Frequently Asked Questions (FAQ)

Why is 280 nm used for protein concentration?

280 nm is used because Tryptophan and Tyrosine residues have strong absorbance maxima near this wavelength, and most other biological molecules (except nucleic acids) absorb weakly at 280 nm, reducing interference.

What if my protein has no Tryptophan or Tyrosine?

If a protein lacks Trp and Tyr, its absorbance at 280 nm will be very low, mainly due to Cystine, making concentration determination at 280 nm inaccurate. Other methods (e.g., BCA, Bradford, or absorbance at 205 nm) would be better. See protein quantification methods.

How accurate is the calculated extinction coefficient?

The calculated value is an estimate. It's generally accurate to within ±5-10% for many proteins, especially if the 5500/1490/125 values are appropriate for the conditions. For highly accurate work, experimental determination is recommended.

What if not all Cysteine residues form disulfide bonds?

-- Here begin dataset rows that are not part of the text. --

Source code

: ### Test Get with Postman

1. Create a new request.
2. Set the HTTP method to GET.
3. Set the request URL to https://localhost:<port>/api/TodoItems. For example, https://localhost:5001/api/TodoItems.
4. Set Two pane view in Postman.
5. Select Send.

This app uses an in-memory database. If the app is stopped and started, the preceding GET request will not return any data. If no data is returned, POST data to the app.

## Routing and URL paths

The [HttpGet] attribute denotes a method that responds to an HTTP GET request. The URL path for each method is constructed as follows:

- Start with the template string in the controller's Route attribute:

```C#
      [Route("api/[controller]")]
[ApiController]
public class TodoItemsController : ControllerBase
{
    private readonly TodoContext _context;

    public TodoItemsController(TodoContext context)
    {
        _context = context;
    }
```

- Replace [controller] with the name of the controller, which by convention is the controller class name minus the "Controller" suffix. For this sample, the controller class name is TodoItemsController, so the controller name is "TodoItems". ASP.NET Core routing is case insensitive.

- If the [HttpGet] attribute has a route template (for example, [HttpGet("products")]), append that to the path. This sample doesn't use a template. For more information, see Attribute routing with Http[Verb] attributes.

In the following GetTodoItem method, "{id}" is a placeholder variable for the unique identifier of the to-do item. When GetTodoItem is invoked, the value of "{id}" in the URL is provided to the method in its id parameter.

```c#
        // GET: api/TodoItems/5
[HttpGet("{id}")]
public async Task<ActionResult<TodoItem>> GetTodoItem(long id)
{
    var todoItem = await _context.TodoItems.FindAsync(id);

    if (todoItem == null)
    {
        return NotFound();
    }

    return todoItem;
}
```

Our protein extinction coefficient calculator assumes all Cys form disulfide bonds. If you know the exact number of disulfide bonds, you can manually calculate using #Cystine = number of bonds. If some Cys are free, their contribution at 280 nm is negligible compared to Cystine.

Can I use this for peptides?

Yes, the principle is the same, but for very small peptides, the contribution of the peptide bond itself (absorbing around 205-220 nm) might become relatively more significant if measuring at lower wavelengths.

What does ε (0.1%) mean?

It refers to the absorbance of a 0.1% (which is 1 mg/ml) solution of the protein in a 1 cm path length cuvette. It's a convenient unit for direct concentration calculation in mg/ml from absorbance readings.

How do I get the number of Trp, Tyr, and Cys from a sequence?

You can use sequence analysis tools (like ExPASy's ProtParam or our protein molecular weight calculator by inputting the FASTA sequence) to get the amino acid composition.

What if my protein has prosthetic groups that absorb at 280 nm?

If your protein contains non-protein components (like heme or NAD) that absorb significantly at 280 nm, the calculated ε based only on amino acids will be lower than the true ε of the holo-protein.